Pour cela, nous souhaitons que notre village soit une référence en matière d’accueil et de séjour des touristes. C’est en investissant pour nos visiteurs que nous répondrons le mieux aux besoins des habitants en termes de qualité de vie, de respect de l’environnement et d’emploi.
Etre ouvert aux autres, avoir envie de leur faire découvrir notre culture, de faire déguster notre cuisine, de visiter nos châteaux, d’admirer nos paysages, prendre le temps de discuter, d’é-changer, de se balader, de flâner sur les rives de la Dordogne, autant de moment que nous voulons inoubliables, qu’il nous faut améliorer en faisant de notre village un lieu beau, agréable, plaisant, …
5 axes d’actions sont prioritaires :
Parkings
Le trafic routier de transit détourné sur la nouvelle voie, l’accueil des véhicules de tourisme (voitures, camping-cars, bus, ….) sera plus aisé. Toutefois, cela suppose une augmentation du nombre de places de stationnement , soit par la création de nouveaux parkings ou l’amélioration des zones de stationnement existantes, en particulier pour camping-cars, afin qu’ils puissent séjourner dans le village sans dommage pour les autres visiteurs ; actuellement, les camping-cars ayant l’obligation de stationner dans la partie haute du parking du Crouzet, doivent emprunter la rue de la Balme, très étroite et encombrée, principal axe piéton pour accéder au village et au château. D’ailleurs, les camping-cars sont régulièrement bloqués lorsqu’ils se croisent dans cette rue. Autre problème , ils viennent buter sur la circulation de la RD703 pour quitter le village au niveau du carrefour devant l’hôtel du Château.
Il apparaît nécessaire de consacrer aux camping-cars une partie du parking de la place d’Alsace, à la sortie du village côté Sarlat, beaucoup plus facile d’accès pour eux, en retrait de la D703, dans un espace plat, mieux approprié. Ainsi, l’espace libéré au Crouzet permettra d’accueillir davantage de véhicules.
Concernant le parking place d’Alsace, celui-ci doit être valorisé afin d’augmenter sa capacité de places et un nouveau parking doit être réalisé à l’entrée Est du village, rue de Sundhouse comme nous l’avions indiqué dans le dossier que nous avions remis à l’inspecteur du CGEDD en septembre dernier.
Circulation des piétons
La circulation actuelle, de par son importance et sa fréquence, empêche l’accueil et les déplacements des piétons, en toute sécurité. Par ailleurs, la pollution liée aux émissions de CO2 rend toute promenade pédestre peu agréable au niveau du carrefour de la Balme et, également, sur la nouvelle passerelle.
Comme indiqué au paragraphe précédent, ce carrefour de la Balme est essentiel pour la fluidité du flux des visiteurs.

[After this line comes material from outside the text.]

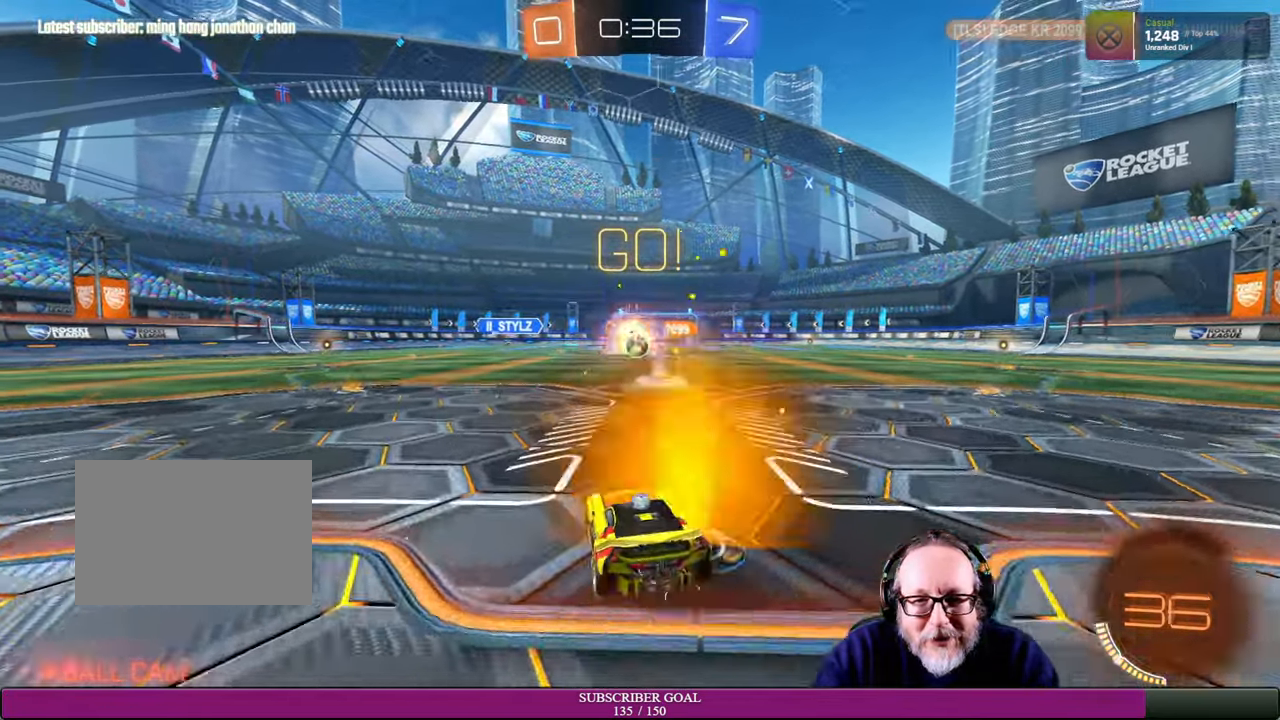
{"dt_ms": 500, "buttons": ["R2"], "left_stick": "right", "right_stick": "center", "events": [[33, "left_stick", "up-left"], [183, "left_stick", "left"], [200, "R1", "down"], [333, "left_stick", "center"], [466, "left_stick", "right"], [483, "R1", "up"]]}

Les travaux de protection des piétons prévus sur le plan d’origine des travaux de la traversée de Beynac entre la poste et le café de la Rivière devront être réalisés .
Une solution devra être trouvée pour réduire la hauteur de cet affreux mur de béton qui longe la route et qui n’est pas digne d’un site classé comme Beynac.

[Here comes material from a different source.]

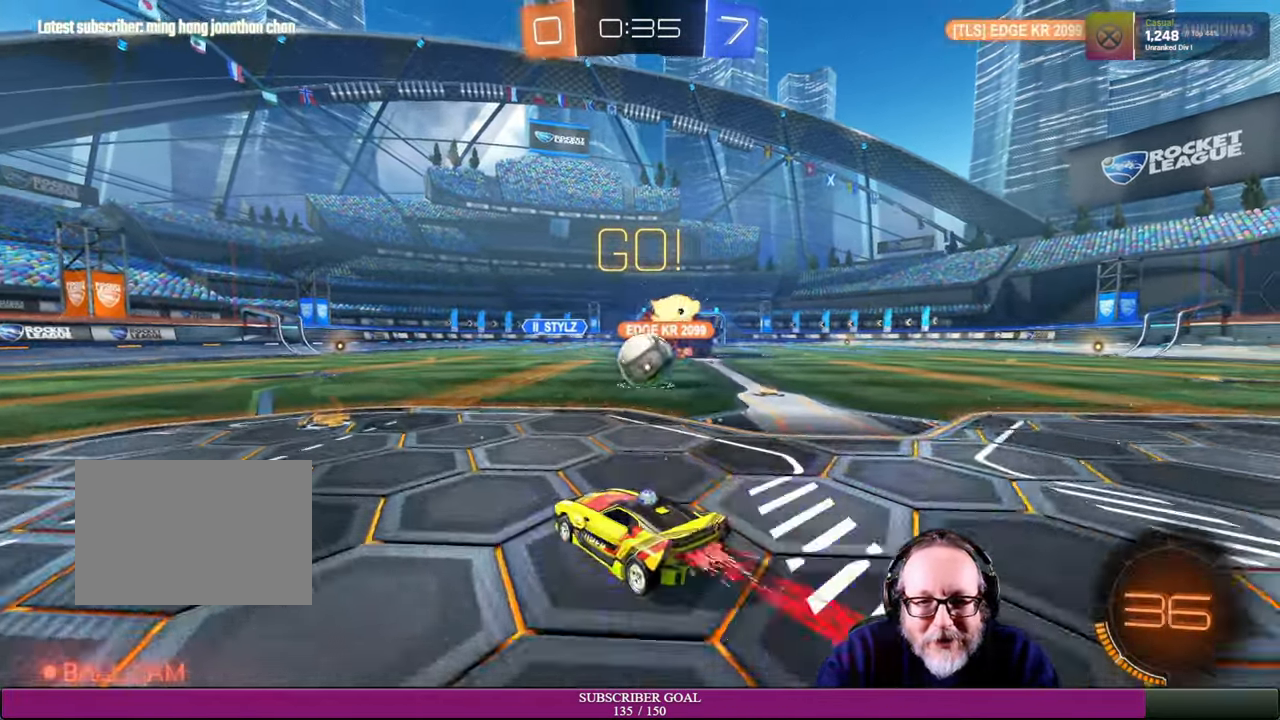
{"dt_ms": 500, "buttons": ["R2"], "left_stick": "right", "right_stick": "center", "events": []}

Actuellement, les jours de marché à Beynac, nous voyons des encombrements causés par les nombreux piétons qui traversent la RD703. D’autre part, le marché utilise la moitié du parking, pénalisant les visiteurs et les commerces de La Balme.
Avec le contournement, il sera possible de fermer la circulation à Beynac sans couper l’axe Bergerac-Sarlat pour avoir un marché plus important sur la traversée du village valorisant ainsi mieux nos produits du terroir.
Des manifestations culturelles, des fêtes et animations pourront enfin se développer en toute sécurité, sans la circulation de transit.
Les visiteurs pourront prendre le temps de flâner sans risque pour leur sécurité dans un environnement moins bruyant et moins pollué.
Les terrasses des restaurants pourront à nouveau devenir des lieux de détente et de convivialité.
Il est indispensable de mettre à disposition des clients des communes environnantes et des gens de passage (qui ne disposent pas de carte de résident de Beynac) plus de places de stationnement en créant une zone bleue plus importante et bien signalée sur le parking de la Balme car il est difficile aujourd’hui de venir faire ses courses dans les commerces de proximité du quartier de la Balme.
Une grande partie du village de Beynac est en zone rouge du Plan de Prévention du Risque Mouvement de Terrain ; en conséquence, il est interdit de transformer une maison, une cave, un garage en local commercial et donc de créer de nouveaux commerces dans cette zone à Beynac.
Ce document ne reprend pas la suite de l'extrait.